Prior our present Reign of Error, only one U.S. presidential candidate deliberately sought foreign assistance with his election bid: Richard Nixon. (Surprise!) In 1968 Nixon believed that a successful peace accord between North and South Vietnam would help the incumbent party’s candidate, Hubert Humphrey, win the presidency. Through intermediary Anna Chennault, he persuaded the president of South Vietnam to withdraw from peace talks with the North, implying that the RVN government would get a better deal from him than from the Democrats. Instead they got seven more years of war while Nixon got the White House. That Richard Nixon’s presidency ended poorly should hearten those critics of President Trump who hope that history, in this case, will keep repeating itself.

DJT deserves some back-handed credit, I suppose, for revealing the weakness of the safeguards against foreign electoral interference in the U.S. Constitution. The framers of that document did worry that “foreign powers” might seek “to gain an improper ascenden[cy] in our councils…by raising a creature of their own to the chief magistracy of the Union” (Federalist 68). They provided against such interference through the emoluments clause, making it illegal for federal office-holders to receive remuneration or patronage from other sovereigns; through the restriction of the presidency to “natural-born” citizens; and through the institution of the Electoral College, whose members’ good judgment would prevent a foreign potentate’s stooge from winning election. All of these protections proved useless against the Man from Mar-a-Lago. The emergence of political parties turned the Electoral College into a rubber stamp; fanatical primary voters and vote-suppressing state legislatures now play a vastly larger role in choosing presidents. Jus soli electoral qualifications have proven no guarantee of loyalty to the United States, as the hundreds of thousands of American-born men who fought for the Confederacy demonstrated. The emoluments clause hasn’t stopped DJT from raking in money - probably millions of dollars - from foreign governments making use of his real estate.
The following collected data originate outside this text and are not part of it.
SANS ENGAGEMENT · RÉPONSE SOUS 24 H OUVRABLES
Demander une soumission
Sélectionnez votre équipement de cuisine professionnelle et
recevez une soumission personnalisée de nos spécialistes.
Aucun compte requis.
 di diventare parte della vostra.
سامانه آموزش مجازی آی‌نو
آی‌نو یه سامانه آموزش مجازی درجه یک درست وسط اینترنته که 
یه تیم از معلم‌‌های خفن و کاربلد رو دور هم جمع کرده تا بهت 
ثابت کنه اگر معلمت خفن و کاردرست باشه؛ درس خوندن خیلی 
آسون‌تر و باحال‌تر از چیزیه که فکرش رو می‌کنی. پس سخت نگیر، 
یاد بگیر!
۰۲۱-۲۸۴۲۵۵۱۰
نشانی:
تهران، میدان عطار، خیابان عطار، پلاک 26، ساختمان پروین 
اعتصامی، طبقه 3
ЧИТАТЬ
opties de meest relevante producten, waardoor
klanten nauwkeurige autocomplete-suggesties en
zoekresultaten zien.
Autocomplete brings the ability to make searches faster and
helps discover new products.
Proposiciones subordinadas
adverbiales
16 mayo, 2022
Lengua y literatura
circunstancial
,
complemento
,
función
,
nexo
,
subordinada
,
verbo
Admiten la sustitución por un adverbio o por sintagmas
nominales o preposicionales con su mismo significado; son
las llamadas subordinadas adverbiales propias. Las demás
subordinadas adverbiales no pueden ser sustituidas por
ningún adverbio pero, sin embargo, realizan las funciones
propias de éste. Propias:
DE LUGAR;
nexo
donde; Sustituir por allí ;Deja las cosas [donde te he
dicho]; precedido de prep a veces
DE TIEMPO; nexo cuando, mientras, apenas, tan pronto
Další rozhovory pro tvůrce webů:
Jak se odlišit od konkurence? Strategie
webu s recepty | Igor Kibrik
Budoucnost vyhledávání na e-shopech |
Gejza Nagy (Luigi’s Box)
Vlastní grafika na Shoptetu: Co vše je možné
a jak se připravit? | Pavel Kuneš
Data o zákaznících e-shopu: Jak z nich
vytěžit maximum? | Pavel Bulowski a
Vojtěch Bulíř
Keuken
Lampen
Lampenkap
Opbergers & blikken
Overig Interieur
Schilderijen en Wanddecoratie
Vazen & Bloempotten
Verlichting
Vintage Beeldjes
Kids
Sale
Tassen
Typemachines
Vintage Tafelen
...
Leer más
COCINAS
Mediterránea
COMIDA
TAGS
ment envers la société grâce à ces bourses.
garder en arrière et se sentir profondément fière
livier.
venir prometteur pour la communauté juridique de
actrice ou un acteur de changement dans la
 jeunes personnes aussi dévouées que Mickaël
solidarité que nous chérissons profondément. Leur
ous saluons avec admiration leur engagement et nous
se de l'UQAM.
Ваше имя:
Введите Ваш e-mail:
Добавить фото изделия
Another clause of the Constitution, identifying bribery as a “high crime and misdemeanor,” hasn’t stopped President Trump from soliciting a bribe, in this case valuable political campaign services, from a foreign government, in this case Ukraine. That clause also identifies bribery as grounds for impeachment, which has proven a clumsy and ineffectual instrument of presidential removal, except in the case of…Richard Nixon. What an odd coincidence.   


* The Constitution currently prohibits twice-elected presidents from seeking another term, but as we’ve noted Mister Trump and his followers have little but contempt for that document.